Напрягая память, Макаров определил подъезд, где жил Сережа, поднялся на нужный этаж, нажал кнопку звонка. Дверь открылась сразу, будто его ждали, и Макаров увидел нарядного Сережу Архипова, в новом сером костюме, в полосатой рубашке с серым галстуком.
Сережин костюм был продуман до мелочей, даже сероватые запонки соответствовали его светлым глазам. Все гармонировало в нем: и тоненькая полоска платка из кармана, и чуточку взъерошенные естественной взъерошенностью волосы. Сережина жена в голубом платье, сквозь которое просвечивала часть красивого гарнитура, прохаживалась платяной щеткой по Сережиным крутым плечам, словно скульптор, любовно завершающий свою работу.
– Макаров! – воскликнул Сережа, разводя руками. – Ну, знаешь. Только прости, я тебя не приглашаю, мы уходим. – Приятное лицо Сережи Архипова несколько опечалилось. – Ты знаешь, – сказал он, – какое горе! Умер Иван Алексеевич Метелин. Да ты, наверное, забыл! Ты же считался гуманитарием. А со мной он возился.
– Да, да, я знаю, – проговорил Макаров, спускаясь рядом с Сережей Архиповым по узкой лестнице. – Я зашел, чтобы узнать адрес, где он… жил, но, кажется, вы тоже туда?
– Нет, ты пойми меня правильно, ребята обидятся, хотя, по правде сказать, неплохо бы проводить старика. Но сегодня, как назло, я занят. Понимаешь, мы в отделе отмечаем новую конструкцию, я был ведущим. Проект премировали, и сегодня обмывон.
– Да, да, – сказал Макаров, – конечно…
Сережа взял его за плечо и заглянул в глаза.
– Нет, ты пойми меня правильно, ребята обидятся. Адрес я тебе скажу.
Они дошли до угла и расстались, Сережа был по-прежнему приветлив, улыбался, но когда пожимал Макарову руку, нахмурился.
– Вообще-то, конечно, свинство. Но ведь не разорвешься.

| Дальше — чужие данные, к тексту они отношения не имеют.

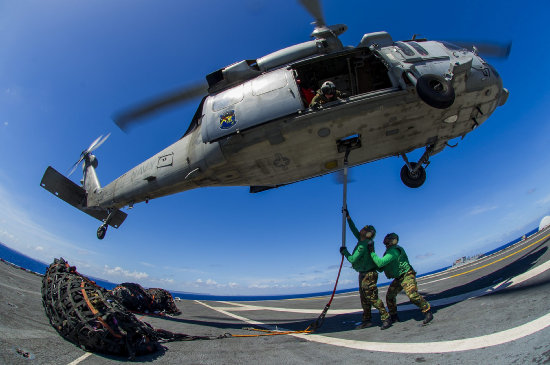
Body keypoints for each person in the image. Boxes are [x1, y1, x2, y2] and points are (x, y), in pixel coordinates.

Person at [340, 209, 391, 330]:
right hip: (363, 274)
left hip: (369, 274)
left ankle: (386, 318)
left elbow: (352, 259)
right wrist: (348, 217)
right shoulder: (362, 240)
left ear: (368, 234)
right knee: (364, 299)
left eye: (365, 229)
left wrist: (344, 251)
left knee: (372, 297)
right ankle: (367, 320)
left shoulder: (363, 245)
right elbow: (353, 229)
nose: (362, 229)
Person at [368, 233, 433, 325]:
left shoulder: (394, 251)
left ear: (393, 240)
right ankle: (394, 317)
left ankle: (427, 311)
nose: (385, 239)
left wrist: (372, 252)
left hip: (407, 275)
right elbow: (381, 268)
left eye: (388, 238)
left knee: (412, 295)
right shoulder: (388, 252)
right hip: (399, 278)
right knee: (390, 297)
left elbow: (380, 263)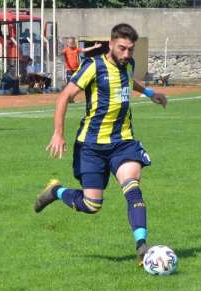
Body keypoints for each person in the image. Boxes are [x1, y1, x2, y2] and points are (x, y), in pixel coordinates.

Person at [34, 23, 167, 266]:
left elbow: (129, 81)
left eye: (130, 50)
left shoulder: (128, 65)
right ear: (111, 43)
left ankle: (141, 246)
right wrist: (58, 133)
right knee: (91, 204)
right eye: (122, 48)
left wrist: (149, 93)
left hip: (123, 142)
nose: (127, 54)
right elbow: (64, 96)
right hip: (91, 146)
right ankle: (56, 191)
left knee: (132, 186)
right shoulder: (93, 67)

Он полез в карман, расстегнул изящный бумажник и вынул трешник.
– Ну хотя бы это, – сказал он, открыто глядя на Макарова, – не сочти за труд, купи ему хотя бы цветов от меня.
Макарова словно хлестнули плетью, он содрогнулся, но Сережа Архипов, математическая надежда семнадцатой школы, ничего не заметил.
– Ладно, – сказал Макаров, поворачиваясь и уходя. – У меня есть.
– Макаров! – обижаясь, крикнул Сережа Архипов. – Ну что же ты, Макаров!
Дом, где жил Иван Алексеевич, Макаров увидел издалека: возле него стоял народ.
Подойдя ближе, Макаров сразу увидел знакомых. Точно он не сказал бы, кто это, но лица были знакомые, наверное, учились в соседних классах, в младших и в старших. Он увидел и учителей, Воблу, узнал все-таки ее, кивнул, и она ответила сдержанным, сухим кивком.
Вначале Макаров чувствовал себя скованно и напряженно, ему казалось, что кто-нибудь подойдет сейчас, начнет расспрашивать, что да как, и ему придется говорить правду, потому что здесь неправду сказать нельзя. Но никто к Макарову не подходил, тут было не место для разговоров, он облегченно вздохнул, расслабился, и тотчас ему стало стыдно.
Только что, простившись с Сережей Архиповым, он осуждал его за черствость и неблагодарность, но чем лучше был он сам, Макаров, если, придя на похороны Ивана Алексеевича, стремясь сюда, он только о себе и думает.